Axpo punta ad ampliare la propria rete di bunkeraggio di LNG lungo la fascia tirrenica italiana e guarda alla Spagna come ulteriore bacino operativo. Dopo Genova e Napoli, la società sta valutando nuove opportunità sia per i traffici commerciali sia per quelli crocieristici, facendo leva sulla flessibilità delle proprie bettoline e sulla possibilità di approvvigionare il combustibile da diversi punti della rete. 
A delineare la strategia è Simone Demarchi, amministratore delegato di Axpo Italia, che indica nel Tirreno il primo ambito di sviluppo del servizio. Napoli rappresenta il secondo porto italiano raggiunto dalla società dopo Genova, mentre sono allo studio ulteriori possibilità di operazione. L'obiettivo è estendere progressivamente il bunkeraggio LNG anche a segmenti di traffico differenti da quello crocieristico. 

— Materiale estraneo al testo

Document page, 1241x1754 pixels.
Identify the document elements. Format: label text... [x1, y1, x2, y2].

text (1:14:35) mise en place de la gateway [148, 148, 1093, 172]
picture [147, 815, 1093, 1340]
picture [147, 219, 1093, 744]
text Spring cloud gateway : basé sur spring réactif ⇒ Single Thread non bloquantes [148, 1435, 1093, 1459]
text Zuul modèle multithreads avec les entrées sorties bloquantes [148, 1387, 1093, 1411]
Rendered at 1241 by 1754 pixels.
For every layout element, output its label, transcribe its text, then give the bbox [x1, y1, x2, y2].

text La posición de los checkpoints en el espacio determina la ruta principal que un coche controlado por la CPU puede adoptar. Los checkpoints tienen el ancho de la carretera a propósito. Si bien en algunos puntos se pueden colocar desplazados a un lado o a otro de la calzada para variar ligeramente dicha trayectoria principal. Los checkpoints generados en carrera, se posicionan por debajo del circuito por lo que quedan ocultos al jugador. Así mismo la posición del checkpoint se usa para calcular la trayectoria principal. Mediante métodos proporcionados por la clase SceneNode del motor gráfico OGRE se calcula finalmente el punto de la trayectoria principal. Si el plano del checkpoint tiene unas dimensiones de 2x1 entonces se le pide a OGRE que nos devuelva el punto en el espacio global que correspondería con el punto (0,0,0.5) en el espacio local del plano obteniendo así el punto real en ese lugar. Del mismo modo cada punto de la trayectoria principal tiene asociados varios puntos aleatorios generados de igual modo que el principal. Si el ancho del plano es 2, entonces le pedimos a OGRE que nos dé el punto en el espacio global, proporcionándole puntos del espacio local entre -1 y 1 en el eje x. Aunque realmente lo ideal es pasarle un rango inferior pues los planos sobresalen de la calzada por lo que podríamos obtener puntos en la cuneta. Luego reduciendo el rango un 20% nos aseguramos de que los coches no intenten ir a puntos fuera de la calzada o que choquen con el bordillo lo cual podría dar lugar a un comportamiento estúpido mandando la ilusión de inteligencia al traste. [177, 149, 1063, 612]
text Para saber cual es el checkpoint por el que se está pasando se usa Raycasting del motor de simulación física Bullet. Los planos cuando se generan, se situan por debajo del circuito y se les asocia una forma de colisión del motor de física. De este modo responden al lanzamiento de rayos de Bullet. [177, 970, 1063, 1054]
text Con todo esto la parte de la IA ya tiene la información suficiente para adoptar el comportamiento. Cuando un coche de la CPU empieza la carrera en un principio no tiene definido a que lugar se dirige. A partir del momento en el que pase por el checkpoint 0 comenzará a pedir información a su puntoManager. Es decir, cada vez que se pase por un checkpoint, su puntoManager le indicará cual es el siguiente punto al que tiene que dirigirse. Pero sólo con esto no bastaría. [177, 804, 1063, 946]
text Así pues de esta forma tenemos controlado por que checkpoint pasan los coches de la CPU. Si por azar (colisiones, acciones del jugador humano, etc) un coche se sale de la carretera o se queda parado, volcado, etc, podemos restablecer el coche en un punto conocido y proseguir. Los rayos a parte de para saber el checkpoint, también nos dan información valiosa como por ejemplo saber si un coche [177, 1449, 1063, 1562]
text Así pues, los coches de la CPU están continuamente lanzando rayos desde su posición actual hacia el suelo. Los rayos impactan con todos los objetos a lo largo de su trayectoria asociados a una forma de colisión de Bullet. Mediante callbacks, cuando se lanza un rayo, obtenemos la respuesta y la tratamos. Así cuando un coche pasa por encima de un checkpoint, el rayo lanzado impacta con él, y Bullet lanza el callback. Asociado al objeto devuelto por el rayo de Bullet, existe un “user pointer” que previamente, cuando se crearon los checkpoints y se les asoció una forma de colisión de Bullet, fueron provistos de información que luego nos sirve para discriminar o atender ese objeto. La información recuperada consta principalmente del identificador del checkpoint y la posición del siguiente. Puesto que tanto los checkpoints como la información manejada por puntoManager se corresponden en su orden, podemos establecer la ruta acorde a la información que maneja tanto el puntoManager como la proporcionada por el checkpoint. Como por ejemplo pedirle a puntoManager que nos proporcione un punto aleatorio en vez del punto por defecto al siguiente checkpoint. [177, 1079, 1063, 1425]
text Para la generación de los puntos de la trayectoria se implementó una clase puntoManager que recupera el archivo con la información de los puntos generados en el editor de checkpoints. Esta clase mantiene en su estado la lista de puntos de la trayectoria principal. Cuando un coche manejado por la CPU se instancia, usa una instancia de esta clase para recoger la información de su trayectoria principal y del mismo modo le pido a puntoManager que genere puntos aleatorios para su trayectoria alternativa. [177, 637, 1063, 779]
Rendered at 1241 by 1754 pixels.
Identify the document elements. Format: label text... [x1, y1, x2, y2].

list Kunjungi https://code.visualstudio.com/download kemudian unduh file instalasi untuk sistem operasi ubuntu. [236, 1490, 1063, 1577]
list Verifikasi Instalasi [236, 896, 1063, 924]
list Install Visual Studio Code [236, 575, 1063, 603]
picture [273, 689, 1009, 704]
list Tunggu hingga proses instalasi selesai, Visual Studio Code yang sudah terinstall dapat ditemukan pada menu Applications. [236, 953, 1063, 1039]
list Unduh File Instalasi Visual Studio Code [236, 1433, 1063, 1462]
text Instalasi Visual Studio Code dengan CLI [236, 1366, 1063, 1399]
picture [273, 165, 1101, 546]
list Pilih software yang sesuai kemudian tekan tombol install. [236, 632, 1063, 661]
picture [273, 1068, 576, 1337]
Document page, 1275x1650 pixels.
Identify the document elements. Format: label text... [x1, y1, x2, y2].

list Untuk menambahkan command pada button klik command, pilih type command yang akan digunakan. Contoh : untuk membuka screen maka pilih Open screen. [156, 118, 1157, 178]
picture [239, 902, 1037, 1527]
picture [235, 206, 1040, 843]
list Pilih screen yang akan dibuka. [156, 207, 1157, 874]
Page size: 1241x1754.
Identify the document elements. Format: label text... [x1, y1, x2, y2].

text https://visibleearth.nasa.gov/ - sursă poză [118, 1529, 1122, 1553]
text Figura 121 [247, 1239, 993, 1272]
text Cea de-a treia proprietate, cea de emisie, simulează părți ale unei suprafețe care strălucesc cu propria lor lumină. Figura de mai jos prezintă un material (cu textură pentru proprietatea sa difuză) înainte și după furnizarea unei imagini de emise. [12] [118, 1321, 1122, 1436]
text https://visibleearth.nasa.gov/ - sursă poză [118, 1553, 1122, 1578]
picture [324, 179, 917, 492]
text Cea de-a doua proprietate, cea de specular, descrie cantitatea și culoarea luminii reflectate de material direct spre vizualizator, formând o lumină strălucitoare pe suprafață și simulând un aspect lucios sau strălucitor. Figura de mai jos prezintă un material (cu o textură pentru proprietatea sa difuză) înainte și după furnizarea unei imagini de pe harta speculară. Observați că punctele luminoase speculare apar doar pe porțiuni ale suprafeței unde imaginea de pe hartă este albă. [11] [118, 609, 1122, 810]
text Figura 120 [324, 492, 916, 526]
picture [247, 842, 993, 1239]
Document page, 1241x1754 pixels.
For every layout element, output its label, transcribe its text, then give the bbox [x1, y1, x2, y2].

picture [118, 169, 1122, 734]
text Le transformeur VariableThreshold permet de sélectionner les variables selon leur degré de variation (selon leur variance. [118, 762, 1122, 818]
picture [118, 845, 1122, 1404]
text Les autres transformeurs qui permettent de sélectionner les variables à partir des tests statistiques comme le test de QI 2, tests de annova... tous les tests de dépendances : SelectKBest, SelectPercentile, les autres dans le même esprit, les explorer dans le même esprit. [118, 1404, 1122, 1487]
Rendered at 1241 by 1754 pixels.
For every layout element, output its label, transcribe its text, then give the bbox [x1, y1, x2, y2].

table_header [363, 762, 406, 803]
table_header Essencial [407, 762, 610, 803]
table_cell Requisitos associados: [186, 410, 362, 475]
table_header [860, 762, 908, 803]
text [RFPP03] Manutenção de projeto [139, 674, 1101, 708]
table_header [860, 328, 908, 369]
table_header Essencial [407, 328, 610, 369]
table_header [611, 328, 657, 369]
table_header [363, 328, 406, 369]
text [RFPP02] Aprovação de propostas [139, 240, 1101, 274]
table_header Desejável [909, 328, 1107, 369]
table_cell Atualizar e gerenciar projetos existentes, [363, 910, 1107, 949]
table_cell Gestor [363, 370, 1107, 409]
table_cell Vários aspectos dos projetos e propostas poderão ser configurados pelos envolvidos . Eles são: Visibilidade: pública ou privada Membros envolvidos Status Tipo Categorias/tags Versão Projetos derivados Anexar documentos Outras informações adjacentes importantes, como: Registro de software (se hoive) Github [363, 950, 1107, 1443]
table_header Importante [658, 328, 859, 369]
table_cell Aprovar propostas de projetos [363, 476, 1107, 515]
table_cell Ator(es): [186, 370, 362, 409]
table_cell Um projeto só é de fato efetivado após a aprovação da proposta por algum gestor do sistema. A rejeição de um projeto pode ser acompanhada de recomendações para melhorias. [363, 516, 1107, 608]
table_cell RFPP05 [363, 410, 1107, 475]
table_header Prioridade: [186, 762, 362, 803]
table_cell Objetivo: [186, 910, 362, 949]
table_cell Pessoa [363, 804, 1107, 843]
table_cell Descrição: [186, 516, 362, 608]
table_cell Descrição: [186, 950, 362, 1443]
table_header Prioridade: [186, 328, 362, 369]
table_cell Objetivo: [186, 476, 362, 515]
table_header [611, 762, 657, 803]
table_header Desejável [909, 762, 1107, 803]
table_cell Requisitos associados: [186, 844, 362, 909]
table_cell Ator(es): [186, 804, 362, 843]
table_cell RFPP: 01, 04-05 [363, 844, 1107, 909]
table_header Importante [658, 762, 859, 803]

La flessibilità logistica rappresenta uno degli elementi su cui Axpo intende costruire l'espansione del servizio. Le bettoline possono infatti essere rifornite direttamente dai terminali di LNG e successivamente trasferire il combustibile nei porti in cui viene richiesta la fornitura. Tra le fonti di approvvigionamento rientra il terminale OLT di Livorno, mentre la società può utilizzare anche la propria presenza in Spagna per movimentare LNG verso l'Italia. 
“Il vantaggio è sicuramente quello della grande flessibilità: attraverso le nostre bettoline possiamo rifornirci direttamente ai terminali di LNG, normalmente quello di OLT a Livorno, ma possiamo anche fare operazioni direttamente dalla Spagna e poi portare l'LNG dove viene richiesto in Italia”, spiega Demarchi. La strategia non esclude inoltre il ricorso ai depositi costieri, soluzione che Axpo sta valutando nell'ambito dello sviluppo della propria infrastruttura logistica. In questo caso, sottolinea l'amministratore delegato, sarà necessario verificare il ritorno economico degli investimenti e il corretto dimensionamento delle strutture rispetto alla domanda. 
Il mercato del bunkeraggio LNG si trova ancora in una fase iniziale. La crescita della domanda da parte dello shipping si confronta con un'offerta di LNG e bio-LNG che, secondo Demarchi, non è ancora sufficiente a soddisfare pienamente le esigenze del mercato. L'evoluzione dei prossimi mesi sarà quindi determinante per capire la velocità con cui il comparto potrà svilupparsi. 
“Il mondo del bunker LNG sta muovendo i primi passi e ci auguriamo che si continui in questa direzione”, afferma Demarchi, sottolineando come la flessibilità della distribuzione rappresenti un elemento decisivo per accompagnare la crescita della domanda. 
La prospettiva resta legata anche allo sviluppo del bio-LNG, che potrebbe offrire ulteriori possibilità nell'ambito della transizione energetica dello shipping. “Tutto quello che è il mondo bio e LNG potrebbe ancora portare migliorie”, osserva Demarchi, evidenziando tuttavia l'attuale squilibrio tra domanda e disponibilità di prodotto.